“Ci sono giorni in cui si muore in molti.
Sono i giorni delle grandi sventure.
Quel giorno in questa terra fu il ventitré novembre del 1980.
Oggi è domenica, nel cimitero di Conza sono le undici del mattino. I morti del terremoto sono quasi tutti sulle stesse file, un piccolo cimitero dentro il cimitero. Facce di uomini e donne di ogni età. Facce e storie che non ho mai incrociato. Ora di ogni persona che vedo vorrei conoscere cosa diceva, cosa faceva. Dall’addobbo della lapide a volte si capisce che si tratta di persone di una stessa famiglia. Ecco Luisa Masini, nove anni, col gatto in braccio. Sotto di lei Valeria Masini, dodici anni, e poi Maria, quarantatre anni, la madre. Il pensiero va subito al padre, chissà dov’è nel mondo a trascinarsi con la sua pena. Più avanti un’altra famiglia: Gino Ciccone, quarantanove anni, e poi Michele di dieci e Alberto di ventuno. Quelli che sono qui certamente si conoscevano tutti. giorni in cui si muore in molti. Sono i giorni delle grandi sventure. Quel giorno in questa terra fu il ventitré novembre del 1980″.

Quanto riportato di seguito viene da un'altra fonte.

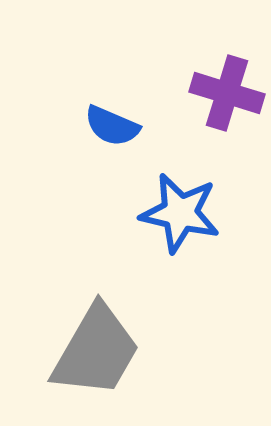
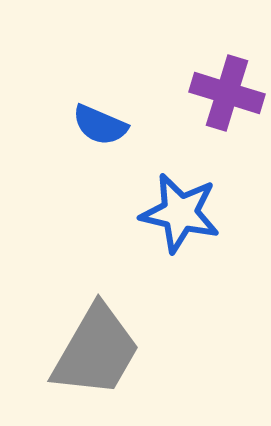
blue semicircle: moved 12 px left, 1 px up
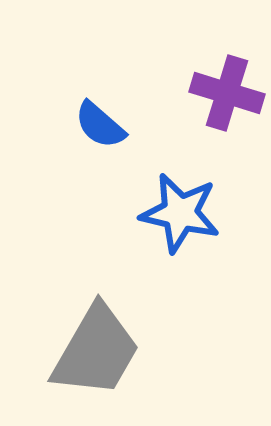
blue semicircle: rotated 18 degrees clockwise
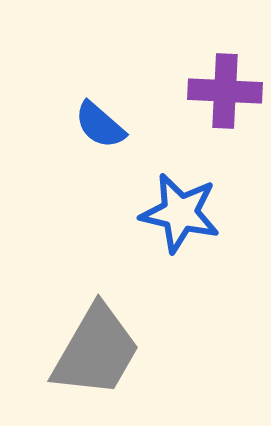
purple cross: moved 2 px left, 2 px up; rotated 14 degrees counterclockwise
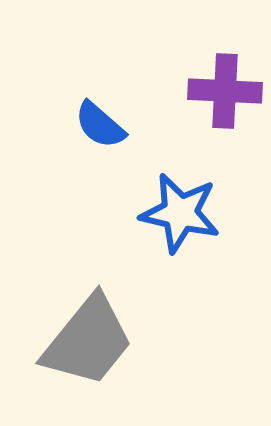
gray trapezoid: moved 8 px left, 10 px up; rotated 9 degrees clockwise
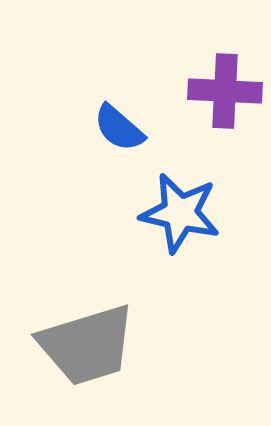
blue semicircle: moved 19 px right, 3 px down
gray trapezoid: moved 1 px left, 4 px down; rotated 34 degrees clockwise
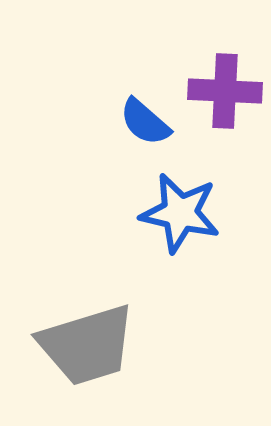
blue semicircle: moved 26 px right, 6 px up
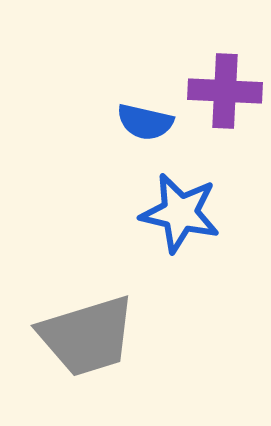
blue semicircle: rotated 28 degrees counterclockwise
gray trapezoid: moved 9 px up
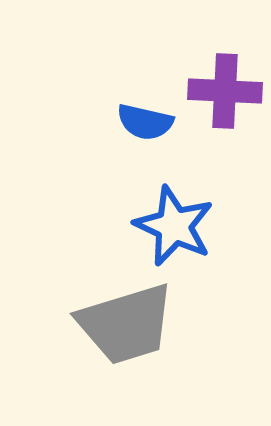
blue star: moved 6 px left, 13 px down; rotated 12 degrees clockwise
gray trapezoid: moved 39 px right, 12 px up
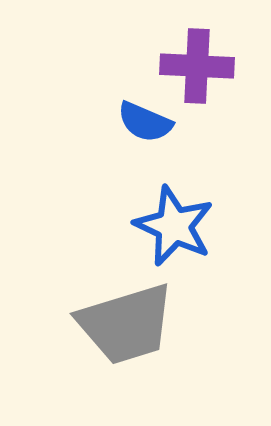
purple cross: moved 28 px left, 25 px up
blue semicircle: rotated 10 degrees clockwise
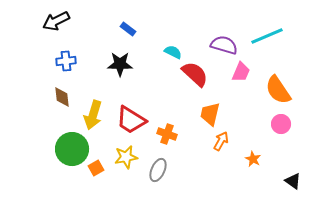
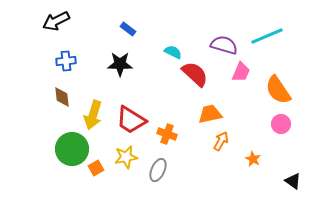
orange trapezoid: rotated 65 degrees clockwise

Roberto Saviano legge Franco Arminio in prima serata su RaiTre nell’ultima puntata di Vieniviaconme, nel corso di un monologo di grande attualità sul terremoto a L’Aquila.
Roberto Saviano ha definito Arminio, in un articolo comparso nell’aprile del 2009 su Repubblica, “… uno dei poeti più importanti di questo paese, il migliore che abbia mai raccontato il terremoto e ciò che ha generato”, citando un suo passo: “Venticinque anni dopo il terremoto dei morti sarà rimasto poco. Dei vivi ancora meno”.